By Melissa Proulx, Staff Writer
For the last decade, William Ross, a special collections librarian and professor of AMST444B-H01: “New Orleans: Place, Meaning and Context,” has been inviting his students to explore the many aspects of the city he loves.
“There’s a lot more to New Orleans that Bourbon Street and beads,” Ross said, “and I’m proud that a lot of students who have gone with me on the trip really get it.”
The 400-level American Studies class consists of two main components: the first is the class itself, where students learn about the history and the culture of the well-known Louisiana city. The second is over spring break, where students help to rebuild some of the neighborhoods Hurricane Katrina destroyed in 2005.
Ross estimates that he’s been able to bring about 200 students with him on the trip in the past decade. Though the majority of the students are often ones currently enrolled in the class, others have been past students who come back to be leaders on the trip.
Theresa Conn, a business administration graduate student, was one of them. When she traveled to New Orleans as a sophomore in 2012, Conn returned as a student leader the following year.
“It’s one thing to learn about a subject in a classroom, but to drive 28 hours and be immersed in a culture you’ve heard about for weeks is something else all together,” Conn said. “[Ross] is incredibly knowledgeable about the history of the Crescent City and all the best places to grab a po’boy, catch some jazz music or meet locals.”
Many of the current students were drawn to it because of the volunteer aspect.
“A friend recommended [this class] to me,” said Caroline Quintal, a freshman mechanical engineer major. “Giving back through a class is something you don’t really get the opportunity to do often.”
Others like Krysta Gingue, a freshman political science and international affairs dual major, have found what they’ve learned in the Murkland classroom to be equally as interesting.
“I definitely wanted to see how it was the birthplace of so much and how it’s been able to preserve its individual culture,” Gingue said. “Especially the music and how much they define themselves by it.”
Ross had been in New Orleans the week before Katrina for a conference. That was when he said he really started to love it, causing him to watch with horror as the city was destroyed by the flooding.
“I promised myself that I was going to do what I could to help,” he said. “So the following Spring Break I volunteered and went down with [the Federal Emergency Management Agency].”
After that, he set to work designing the course. Though he had worked with other professors and faculty members to design other courses in the past, this was the first one Ross designed on his own to teach by himself.
“I feel sorry for the first class because I’m sure it was overwhelming,” Ross said, explaining how he tried to include everything he could about New Orleans in his lessons. “My PowerPoint slides were very text heavy as I tried to throw everything at them.”
The course is both a discovery and inquiry course, that also fills requirements as a writing intensive and humanities course. Ross said that the class is usually geared towards freshman and sophomores or those who are trying to check off multiple requirements at once.
That being said, the course is available to all undergrads and does not have any pre-requisites.
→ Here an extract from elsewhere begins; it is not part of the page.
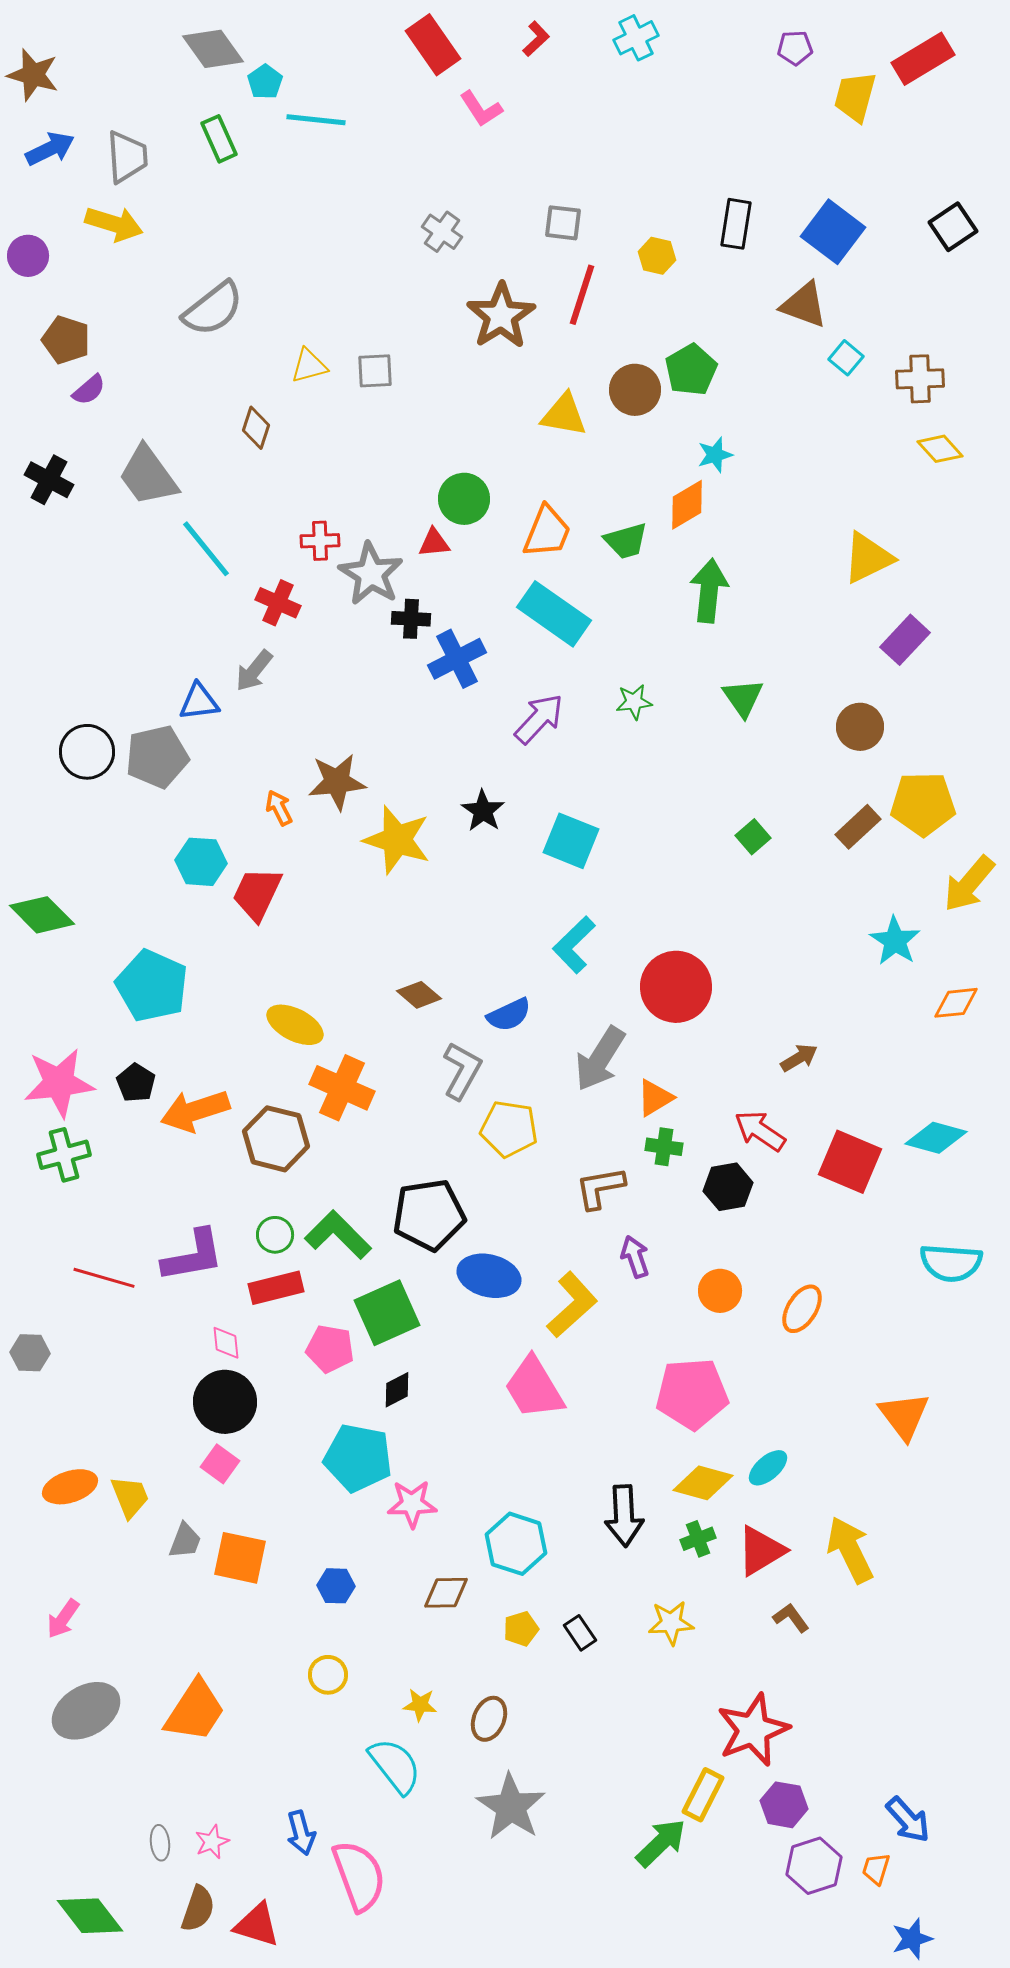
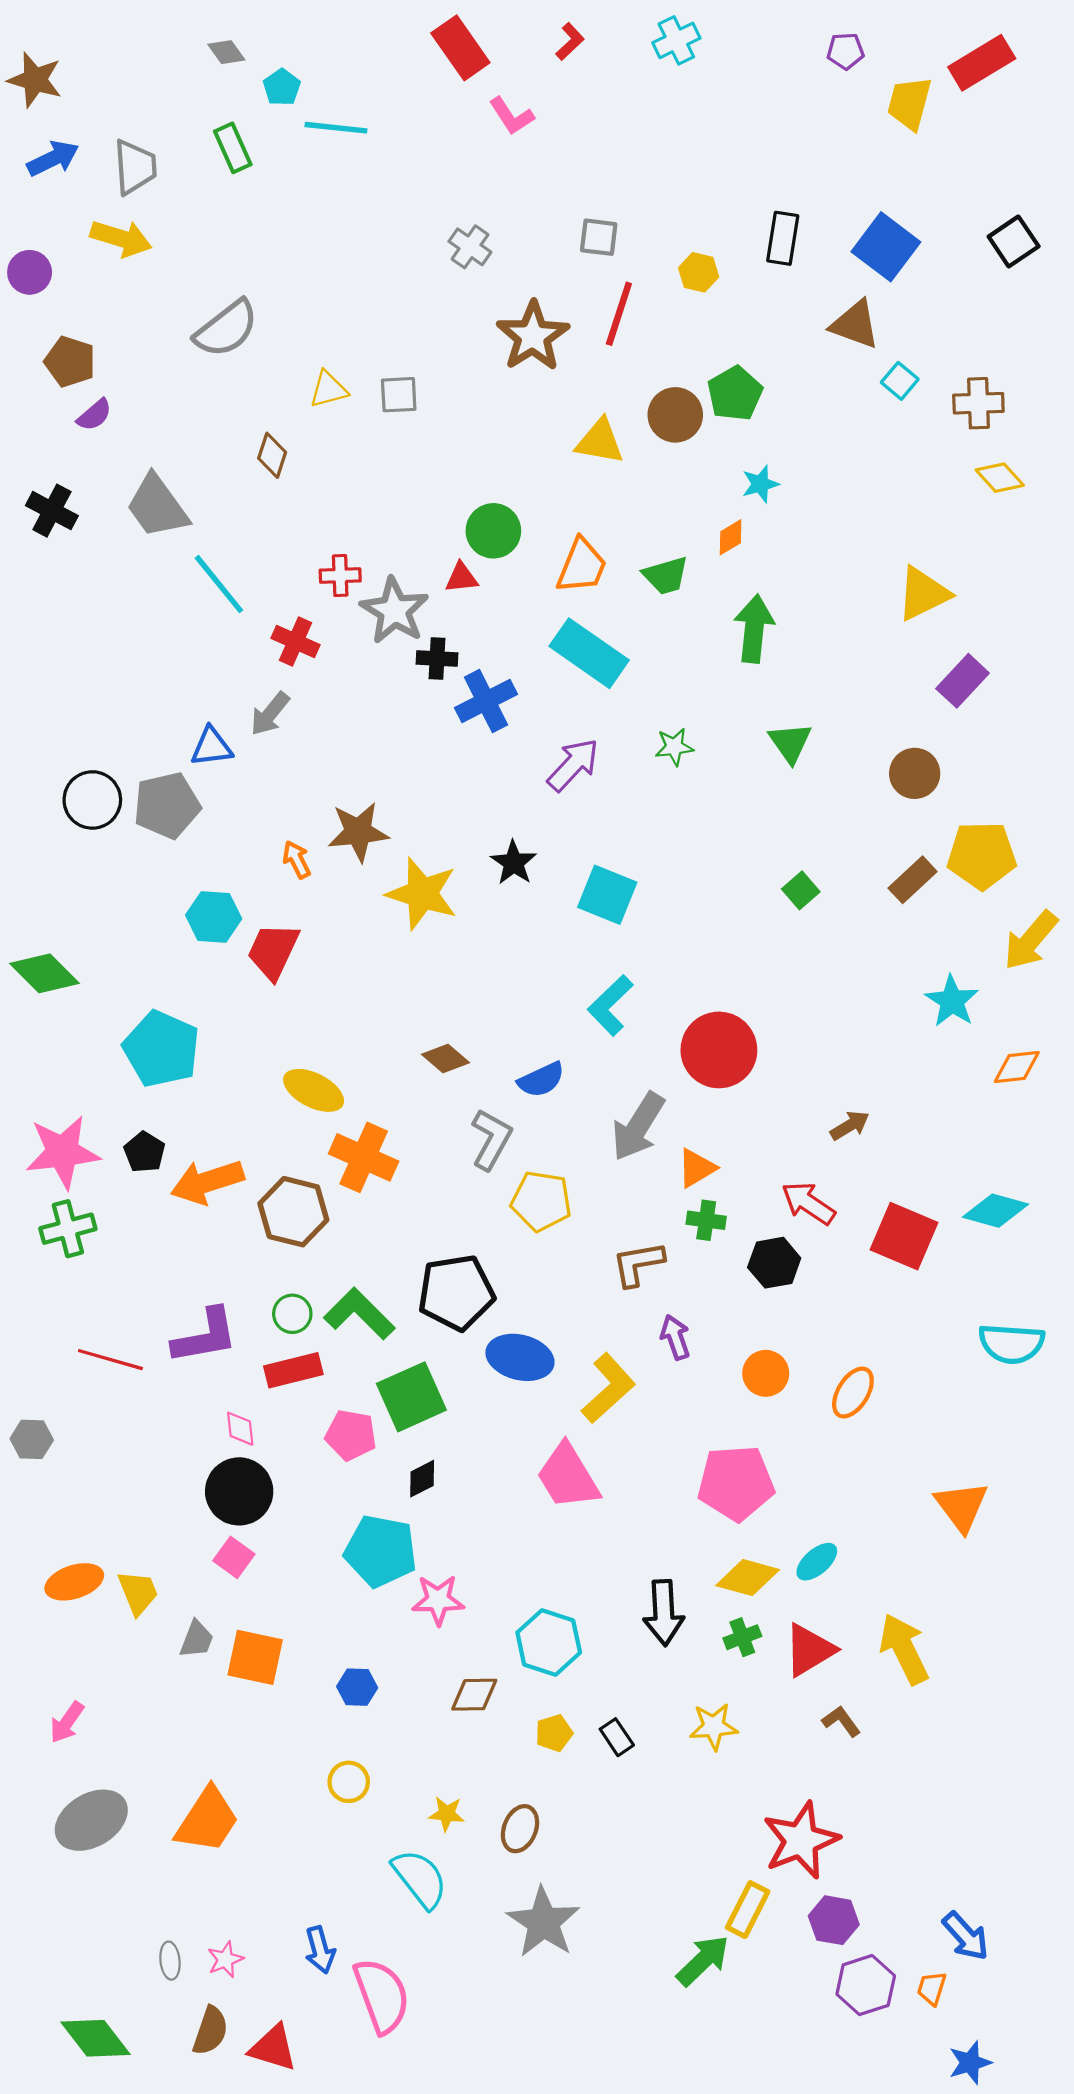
gray diamond: (213, 49) -> (226, 52), size x0.6
orange diamond: (687, 505) -> (731, 537), size x0.7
Ross said that because of the amount of work that goes into the class each year, through planning the lessons and making all the arrangements for the trip, he plans to keep it as just one section, with up to 20 students for as long as the course runs.
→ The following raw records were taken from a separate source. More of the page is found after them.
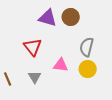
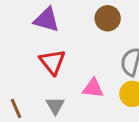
purple triangle: (48, 18) -> (47, 20), moved

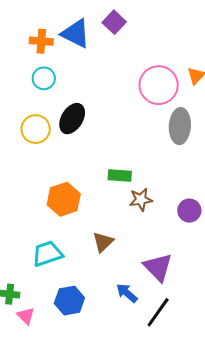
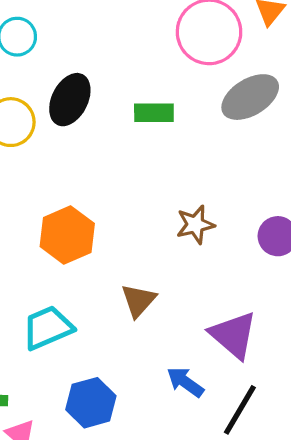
gray ellipse: (180, 126) -> (250, 97), turned 60
green rectangle: (120, 176) -> (154, 113), moved

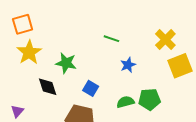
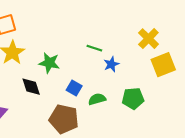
green line: (111, 39) -> (94, 48), moved
green semicircle: (125, 102) -> (97, 99), moved

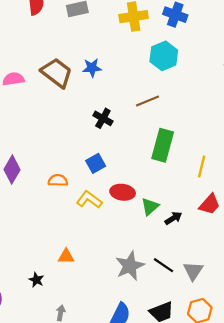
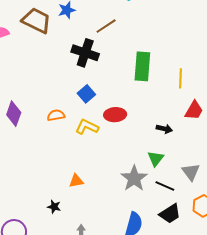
brown line: (147, 101) -> (106, 26), moved
black cross: (103, 118) -> (85, 53), size x1.5
green triangle: (150, 207) -> (156, 159), moved
black arrow: (173, 218) -> (164, 129), turned 56
black line: (163, 265) -> (165, 186), moved

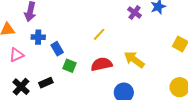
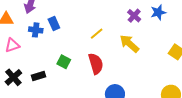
blue rectangle: (57, 49) -> (54, 23), moved
yellow arrow: (134, 60) -> (129, 44), moved
red semicircle: (102, 64) -> (96, 64), turned 80

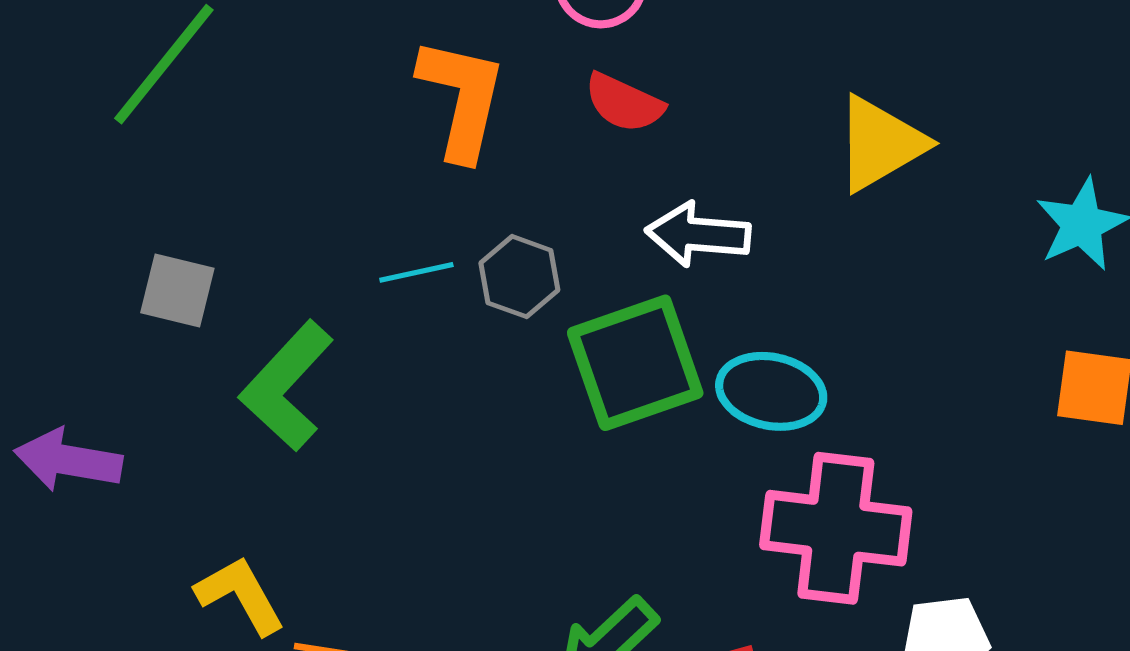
He looks forward to learning with the students and sharing their experiences. Each year, the thing Ross looks forward to the most, besides getting to go back to the city, is reading the journal entries that he has his students write before, during and after the trip.
“I hope they go and learn something about a very flawed but beautiful city,” Ross said. “I’d like to see them learn about history and the culture, and especially about the people. But most of all I want them to learn something new about themselves.”